[SUPPLIED INFORMATION]
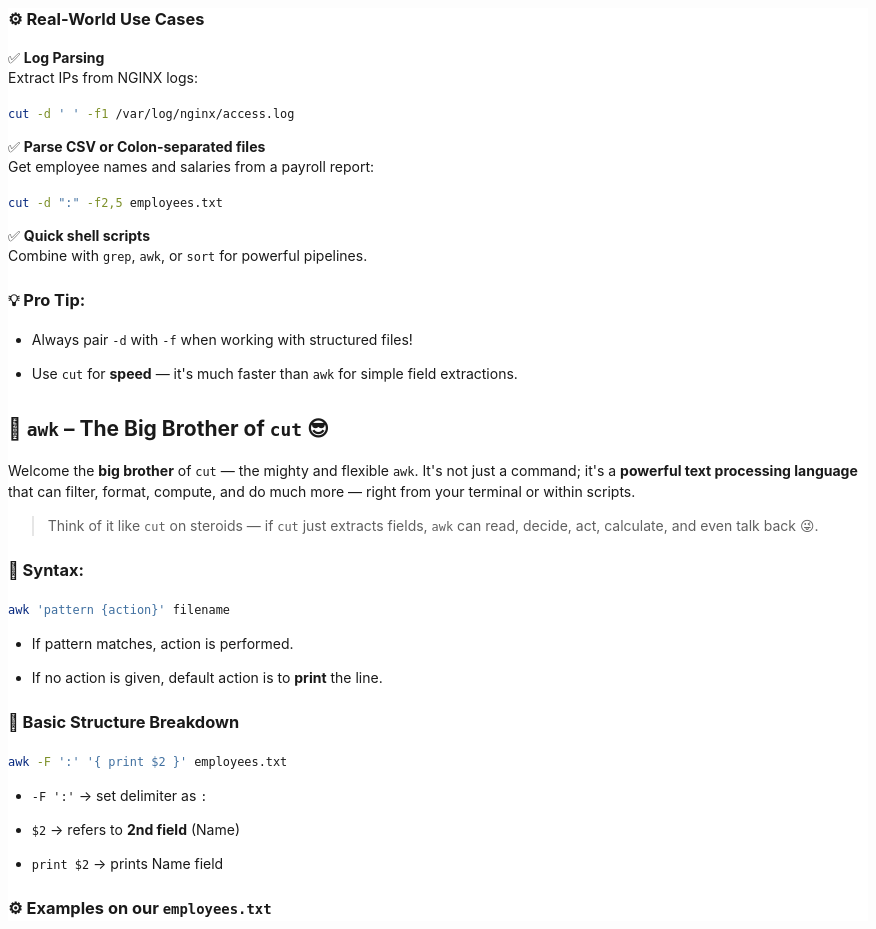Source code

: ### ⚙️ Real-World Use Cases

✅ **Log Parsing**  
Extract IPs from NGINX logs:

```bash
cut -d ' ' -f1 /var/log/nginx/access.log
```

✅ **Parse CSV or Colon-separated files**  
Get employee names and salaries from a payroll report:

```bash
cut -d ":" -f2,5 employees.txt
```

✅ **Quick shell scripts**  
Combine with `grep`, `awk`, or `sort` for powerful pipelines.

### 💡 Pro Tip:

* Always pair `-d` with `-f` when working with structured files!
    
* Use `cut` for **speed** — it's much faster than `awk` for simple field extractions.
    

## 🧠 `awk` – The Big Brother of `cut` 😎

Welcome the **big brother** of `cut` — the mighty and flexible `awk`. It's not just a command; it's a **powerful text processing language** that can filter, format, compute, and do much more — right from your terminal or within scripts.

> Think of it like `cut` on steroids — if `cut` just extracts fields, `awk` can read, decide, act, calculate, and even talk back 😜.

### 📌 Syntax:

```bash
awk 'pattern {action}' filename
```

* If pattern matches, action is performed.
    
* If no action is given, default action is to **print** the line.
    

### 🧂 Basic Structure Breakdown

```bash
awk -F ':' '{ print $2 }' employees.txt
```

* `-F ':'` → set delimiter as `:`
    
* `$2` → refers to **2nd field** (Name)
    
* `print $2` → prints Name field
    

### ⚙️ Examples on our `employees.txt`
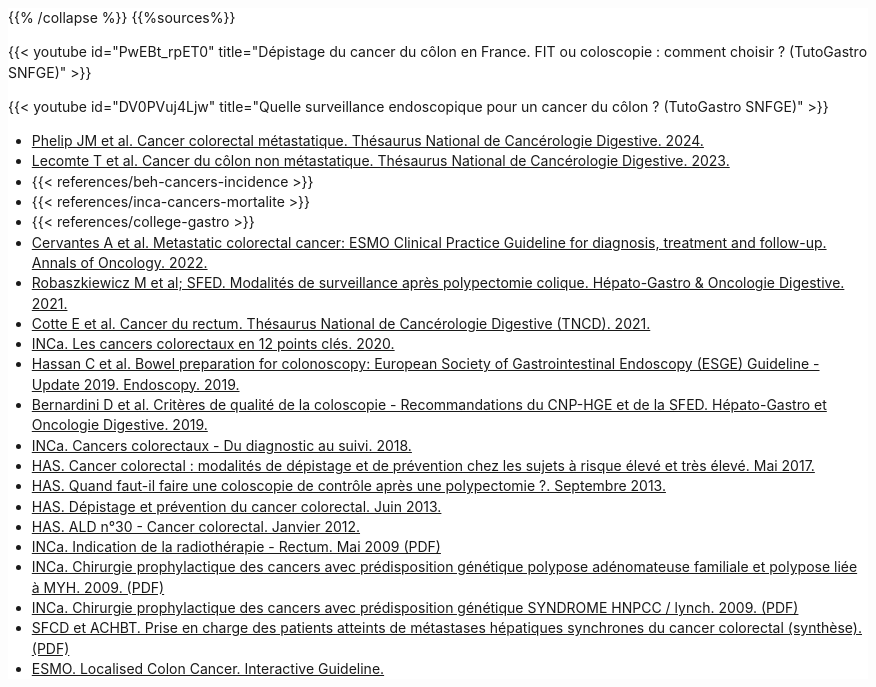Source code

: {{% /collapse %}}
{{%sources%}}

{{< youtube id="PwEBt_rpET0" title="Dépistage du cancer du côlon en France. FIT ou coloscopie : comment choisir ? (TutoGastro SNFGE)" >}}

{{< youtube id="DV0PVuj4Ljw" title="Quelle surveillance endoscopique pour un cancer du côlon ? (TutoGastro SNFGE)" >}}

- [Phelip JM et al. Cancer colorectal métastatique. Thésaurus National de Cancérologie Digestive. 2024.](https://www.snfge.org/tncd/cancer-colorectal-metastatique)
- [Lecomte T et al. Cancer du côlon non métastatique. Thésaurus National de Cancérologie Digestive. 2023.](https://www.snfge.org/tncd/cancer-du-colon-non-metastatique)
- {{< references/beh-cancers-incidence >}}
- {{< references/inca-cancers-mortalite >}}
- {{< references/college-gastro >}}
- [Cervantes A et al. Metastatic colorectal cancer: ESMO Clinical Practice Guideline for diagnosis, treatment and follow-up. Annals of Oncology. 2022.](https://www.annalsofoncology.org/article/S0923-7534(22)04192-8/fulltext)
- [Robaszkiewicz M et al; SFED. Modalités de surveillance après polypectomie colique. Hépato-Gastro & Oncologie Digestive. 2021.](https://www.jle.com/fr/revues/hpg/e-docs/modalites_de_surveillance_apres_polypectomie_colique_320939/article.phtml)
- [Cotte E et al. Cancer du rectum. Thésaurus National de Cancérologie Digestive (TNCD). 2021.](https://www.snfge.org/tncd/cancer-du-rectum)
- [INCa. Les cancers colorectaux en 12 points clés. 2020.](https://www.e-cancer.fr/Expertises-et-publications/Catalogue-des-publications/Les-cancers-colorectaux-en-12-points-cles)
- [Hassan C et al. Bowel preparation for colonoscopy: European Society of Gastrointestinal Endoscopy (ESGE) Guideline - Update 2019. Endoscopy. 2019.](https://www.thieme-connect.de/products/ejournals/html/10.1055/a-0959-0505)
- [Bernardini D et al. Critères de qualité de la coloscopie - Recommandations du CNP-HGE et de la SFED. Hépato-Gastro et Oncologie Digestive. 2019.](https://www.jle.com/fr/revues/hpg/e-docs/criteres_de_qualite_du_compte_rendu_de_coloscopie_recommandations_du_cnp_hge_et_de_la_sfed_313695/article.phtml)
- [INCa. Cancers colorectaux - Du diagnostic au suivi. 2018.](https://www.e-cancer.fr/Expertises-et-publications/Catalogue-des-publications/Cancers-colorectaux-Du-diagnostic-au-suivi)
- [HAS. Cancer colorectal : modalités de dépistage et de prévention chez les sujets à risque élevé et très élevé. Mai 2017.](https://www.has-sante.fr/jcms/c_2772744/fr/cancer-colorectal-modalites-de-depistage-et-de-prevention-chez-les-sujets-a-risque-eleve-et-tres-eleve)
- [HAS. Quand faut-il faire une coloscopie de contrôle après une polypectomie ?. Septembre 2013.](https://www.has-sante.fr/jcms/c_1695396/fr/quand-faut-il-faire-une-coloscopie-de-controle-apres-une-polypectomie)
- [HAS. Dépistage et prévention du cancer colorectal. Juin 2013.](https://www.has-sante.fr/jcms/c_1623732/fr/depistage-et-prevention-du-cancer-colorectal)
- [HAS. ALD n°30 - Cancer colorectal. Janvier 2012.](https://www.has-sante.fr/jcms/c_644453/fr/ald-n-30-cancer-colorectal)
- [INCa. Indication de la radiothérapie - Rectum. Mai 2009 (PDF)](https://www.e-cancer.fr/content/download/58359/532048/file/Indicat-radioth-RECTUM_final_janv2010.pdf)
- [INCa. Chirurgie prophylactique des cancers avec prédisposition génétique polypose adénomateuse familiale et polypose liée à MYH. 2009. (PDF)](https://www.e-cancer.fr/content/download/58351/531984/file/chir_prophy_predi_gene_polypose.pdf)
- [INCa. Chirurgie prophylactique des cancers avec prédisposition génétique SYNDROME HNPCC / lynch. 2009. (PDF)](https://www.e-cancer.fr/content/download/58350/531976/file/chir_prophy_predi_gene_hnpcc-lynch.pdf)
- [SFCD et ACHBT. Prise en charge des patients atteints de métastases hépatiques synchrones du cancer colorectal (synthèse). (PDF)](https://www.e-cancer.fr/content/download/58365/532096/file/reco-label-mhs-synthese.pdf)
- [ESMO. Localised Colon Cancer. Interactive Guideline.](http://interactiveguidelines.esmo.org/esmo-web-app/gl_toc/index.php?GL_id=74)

[WORK ORDER]
Whenever a line in the material above holds the string "title", copy that line in full.

[EXERCISE SOLUTION]
{{< youtube id="PwEBt_rpET0" title="Dépistage du cancer du côlon en France. FIT ou coloscopie : comment choisir ? (TutoGastro SNFGE)" >}}
{{< youtube id="DV0PVuj4Ljw" title="Quelle surveillance endoscopique pour un cancer du côlon ? (TutoGastro SNFGE)" >}}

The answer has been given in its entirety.